Is this a manual for new missionaries or an argument among missionaries about proper priorities? Burns admits his style is “punchy and to the point” (24), but what could have helped new missionaries grow in theological depth tends toward polemic against “theological spinelessness” (155). We hear of “contemporary Christianity’s increasingly sloppy articulations of the gospel” (191). And this: “It is astounding how often we declare that we are called to cross a culture for the gospel’s sake and the reason we give is because we ‘love the people of that culture’” (60). It may be astounding, but we need a standard for deciding this sense and a discussion of what part this feeling may play in the subjective call of a missionary.

A manual for new missionaries would lead more gently and an argument about missionary methods needs further support. The book sets a high bar for theologically formed missionaries, but may not convince those that do not already agree with the thesis.

The Pastor-Theologian

The concept of missionary-theologian, however, has potential. “It is nonsense to relegate the theologian to the seminary and the activist to the mission field,” Burns writes (92). Amen.

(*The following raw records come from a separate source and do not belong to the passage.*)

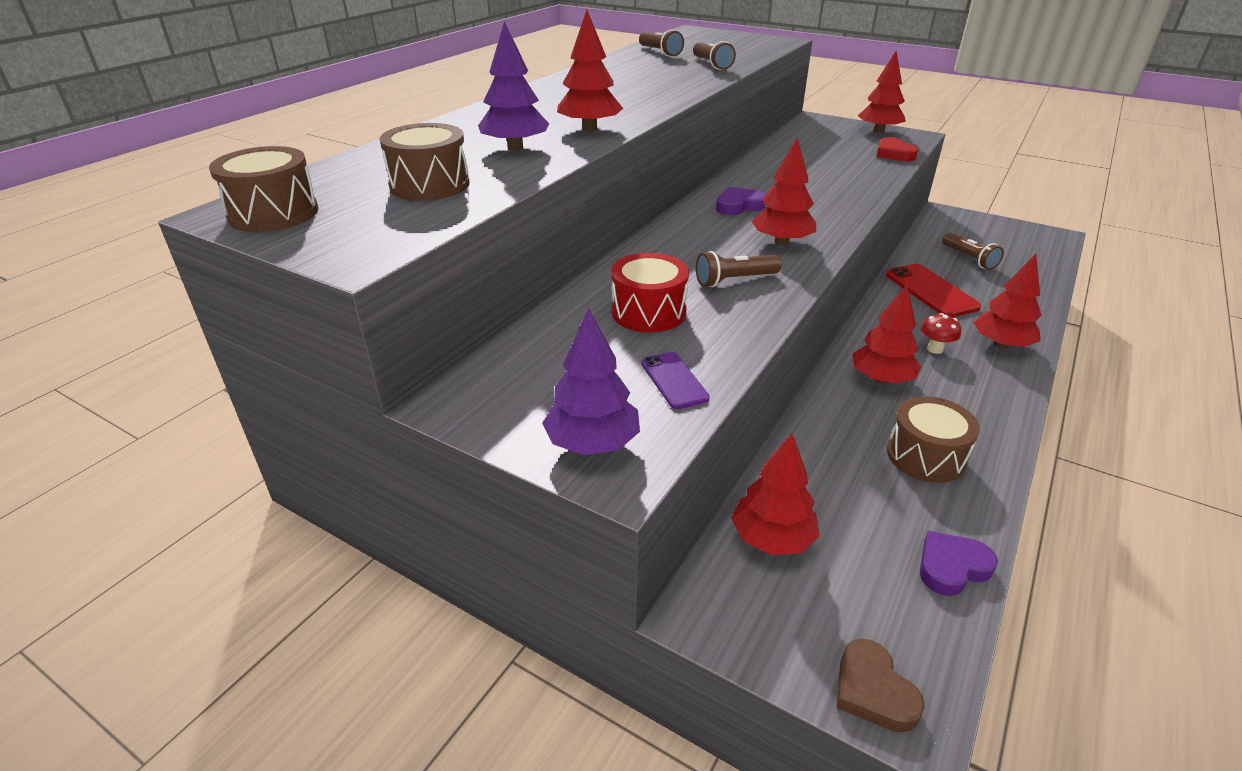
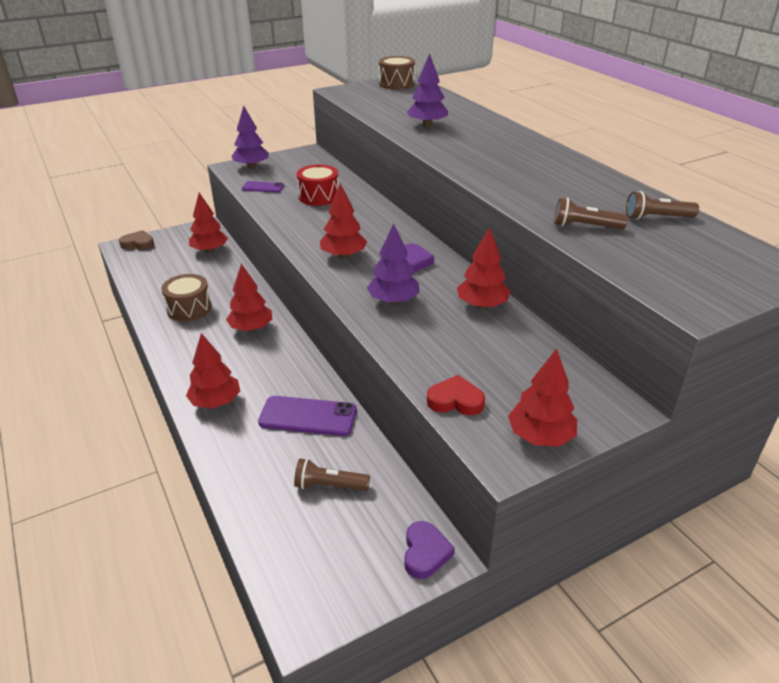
camera: 120 degrees right, 0 degrees up
(429, 185) = (395, 105): brown drum -> none
(589, 129) = (440, 145): red tree -> red tree (482, 305)
(735, 280) = (319, 225): brown flashlight -> none
(819, 198) = (393, 301): none -> purple tree
(931, 291) = (308, 416): red phone -> purple phone
(935, 349) = (248, 367): red mushroom -> none
(951, 567) = (142, 281): purple heart -> purple heart (425, 553)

The recently resurrected title pastor-theologian recognizes that some pastors will participate in broader theological discussions. The pastor who is regularly helping a congregation perform its part in the drama of redemption will have something to contribute to the task of staging that drama in other places and times, often through teaching and writing.

Likewise, the missionary-theologian provides counsel and assistance to congregations in a different culture who are seeking to practice the drama of redemption. This happens both by taking the stage oneself in the work of evangelism and discipleship, while also advising those who are given responsibility to lead in their cultures. Such ministers must be bearers of the gospel tradition, sent out from churches, aware of cultural factors influencing the practice of the gospel, humble enough to spend time learning ways to communicate, and patient enough to earn the right to speak about the effective witness of the church.

By all means let us have more theologically informed missionaries, as Burns suggests. I pray that this book will lead more people to combine the offices of missionary and theologian.